## Start Material for the task

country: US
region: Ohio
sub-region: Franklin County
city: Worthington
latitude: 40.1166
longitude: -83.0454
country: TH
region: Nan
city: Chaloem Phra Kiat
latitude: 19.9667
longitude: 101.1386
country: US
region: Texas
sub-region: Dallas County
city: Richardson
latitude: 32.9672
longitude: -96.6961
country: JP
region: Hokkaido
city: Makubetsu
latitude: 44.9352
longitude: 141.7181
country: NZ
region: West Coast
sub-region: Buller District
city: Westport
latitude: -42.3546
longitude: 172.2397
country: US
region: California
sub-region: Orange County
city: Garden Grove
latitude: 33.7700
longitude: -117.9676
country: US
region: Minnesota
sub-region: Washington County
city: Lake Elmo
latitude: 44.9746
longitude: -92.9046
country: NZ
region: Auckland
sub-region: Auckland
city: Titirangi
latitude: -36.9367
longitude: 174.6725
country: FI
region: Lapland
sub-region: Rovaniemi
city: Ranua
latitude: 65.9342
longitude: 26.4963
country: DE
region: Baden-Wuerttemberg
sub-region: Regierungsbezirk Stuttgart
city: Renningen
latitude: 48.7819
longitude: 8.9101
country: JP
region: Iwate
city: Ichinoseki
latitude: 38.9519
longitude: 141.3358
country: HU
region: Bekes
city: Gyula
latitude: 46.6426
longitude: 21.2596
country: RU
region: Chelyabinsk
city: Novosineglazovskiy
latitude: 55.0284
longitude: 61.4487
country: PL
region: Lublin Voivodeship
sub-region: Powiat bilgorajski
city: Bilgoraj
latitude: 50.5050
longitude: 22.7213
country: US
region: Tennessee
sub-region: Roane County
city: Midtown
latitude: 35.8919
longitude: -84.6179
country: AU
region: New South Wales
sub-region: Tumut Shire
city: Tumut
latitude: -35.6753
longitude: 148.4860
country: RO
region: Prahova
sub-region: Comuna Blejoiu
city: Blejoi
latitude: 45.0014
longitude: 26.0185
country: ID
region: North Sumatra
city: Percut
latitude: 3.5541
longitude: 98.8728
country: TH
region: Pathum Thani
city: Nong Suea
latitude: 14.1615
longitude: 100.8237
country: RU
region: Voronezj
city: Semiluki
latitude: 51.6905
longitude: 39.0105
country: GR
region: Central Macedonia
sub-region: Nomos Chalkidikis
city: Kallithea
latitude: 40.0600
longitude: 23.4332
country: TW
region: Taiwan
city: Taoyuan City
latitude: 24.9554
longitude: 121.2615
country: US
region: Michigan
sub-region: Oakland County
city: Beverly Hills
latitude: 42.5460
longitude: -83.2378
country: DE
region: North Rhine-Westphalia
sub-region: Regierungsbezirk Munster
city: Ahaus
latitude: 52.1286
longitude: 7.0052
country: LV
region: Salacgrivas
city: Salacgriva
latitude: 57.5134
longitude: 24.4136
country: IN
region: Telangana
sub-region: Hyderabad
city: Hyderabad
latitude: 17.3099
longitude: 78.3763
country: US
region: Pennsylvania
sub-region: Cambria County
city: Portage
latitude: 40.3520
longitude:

## End Material for the task

The task — Could you give back every line of the material above, unchanged and in the same order?

Exercise solution —
country: US
region: Ohio
sub-region: Franklin County
city: Worthington
latitude: 40.1166
longitude: -83.0454
country: TH
region: Nan
city: Chaloem Phra Kiat
latitude: 19.9667
longitude: 101.1386
country: US
region: Texas
sub-region: Dallas County
city: Richardson
latitude: 32.9672
longitude: -96.6961
country: JP
region: Hokkaido
city: Makubetsu
latitude: 44.9352
longitude: 141.7181
country: NZ
region: West Coast
sub-region: Buller District
city: Westport
latitude: -42.3546
longitude: 172.2397
country: US
region: California
sub-region: Orange County
city: Garden Grove
latitude: 33.7700
longitude: -117.9676
country: US
region: Minnesota
sub-region: Washington County
city: Lake Elmo
latitude: 44.9746
longitude: -92.9046
country: NZ
region: Auckland
sub-region: Auckland
city: Titirangi
latitude: -36.9367
longitude: 174.6725
country: FI
region: Lapland
sub-region: Rovaniemi
city: Ranua
latitude: 65.9342
longitude: 26.4963
country: DE
region: Baden-Wuerttemberg
sub-region: Regierungsbezirk Stuttgart
city: Renningen
latitude: 48.7819
longitude: 8.9101
country: JP
region: Iwate
city: Ichinoseki
latitude: 38.9519
longitude: 141.3358
country: HU
region: Bekes
city: Gyula
latitude: 46.6426
longitude: 21.2596
country: RU
region: Chelyabinsk
city: Novosineglazovskiy
latitude: 55.0284
longitude: 61.4487
country: PL
region: Lublin Voivodeship
sub-region: Powiat bilgorajski
city: Bilgoraj
latitude: 50.5050
longitude: 22.7213
country: US
region: Tennessee
sub-region: Roane County
city: Midtown
latitude: 35.8919
longitude: -84.6179
country: AU
region: New South Wales
sub-region: Tumut Shire
city: Tumut
latitude: -35.6753
longitude: 148.4860
country: RO
region: Prahova
sub-region: Comuna Blejoiu
city: Blejoi
latitude: 45.0014
longitude: 26.0185
country: ID
region: North Sumatra
city: Percut
latitude: 3.5541
longitude: 98.8728
country: TH
region: Pathum Thani
city: Nong Suea
latitude: 14.1615
longitude: 100.8237
country: RU
region: Voronezj
city: Semiluki
latitude: 51.6905
longitude: 39.0105
country: GR
region: Central Macedonia
sub-region: Nomos Chalkidikis
city: Kallithea
latitude: 40.0600
longitude: 23.4332
country: TW
region: Taiwan
city: Taoyuan City
latitude: 24.9554
longitude: 121.2615
country: US
region: Michigan
sub-region: Oakland County
city: Beverly Hills
latitude: 42.5460
longitude: -83.2378
country: DE
region: North Rhine-Westphalia
sub-region: Regierungsbezirk Munster
city: Ahaus
latitude: 52.1286
longitude: 7.0052
country: LV
region: Salacgrivas
city: Salacgriva
latitude: 57.5134
longitude: 24.4136
country: IN
region: Telangana
sub-region: Hyderabad
city: Hyderabad
latitude: 17.3099
longitude: 78.3763
country: US
region: Pennsylvania
sub-region: Cambria County
city: Portage
latitude: 40.3520
longitude:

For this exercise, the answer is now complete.